Le Matterhorn Ultraks devait être l’apothéose de ma saison estivale. Il était aussi mon 3e et dernier gros objectif après Bouillon et la Tromso Skyrace. Seulement voilà, cet été a beau avoir été magnifique, splendide, avec la découverte de nouvelles montagnes, de nouveaux lieux. Il aura été légèrement terni par une blessure aux ischios contracté à Morzine-Avoriaz.

La douleur s’était réveillée suffisamment à Tromso me conduisant à prendre une décision difficile mais raisonnable : renoncer au 48km. L’envie était là mais je craignais d’empirer les choses. Il est évident que renoncer était impensable. Je ne voulais pas manquer ce trail exceptionnel au pied d’une des plus belles montagnes du monde.

Le 20 août 2016, je m’élancerai donc sur le 30km et 2000D+ du Matterhorn Ultraks deux semaines après la somptueuse Tromso Skyrace.

Matterhorn Ultraks


Zermatt

Comment dire ? Zermatt… Et bien c’est Zermatt.
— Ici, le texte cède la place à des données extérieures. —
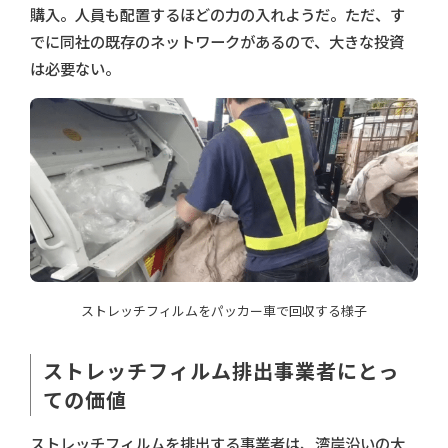
購入。人員も配置するほどの力の入れようだ。ただ、す
でに同社の既存のネットワークがあるので、大きな投資
は必要ない。
ストレッチフィルムをパッカー車で回収する様子
ストレッチフィルム排出事業者にとっ
ての価値
ストレッチフィルムを排出する事業者は、湾岸沿いの大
C’est toute la beauté de la Suisse résumée dans un village. Sans voiture, Zermatt a fait un choix radical obligeant les visiteurs à laisser leur véhicule 8km en aval. Ce choix place Zermatt parmi les villes/village les plus paisibles qu’il m’ait été donné de voir. Si d’autres villes pouvaient s’inspirer de ce choix radical !

Au delà de cela, il ne faut pas s’en cacher, Zermatt est aussi le lieu du luxe à la montagne comme la Suisse sait si bien le faire. Néanmoins, Zermatt reste un lieu exceptionnel et grandiose grâce à la beauté des montagnes qui l’entourent dont la plus célèbre : le Toblérone euhhh le Cervin !

Le Cervin, dent de requin déchirant l’azur du ciel…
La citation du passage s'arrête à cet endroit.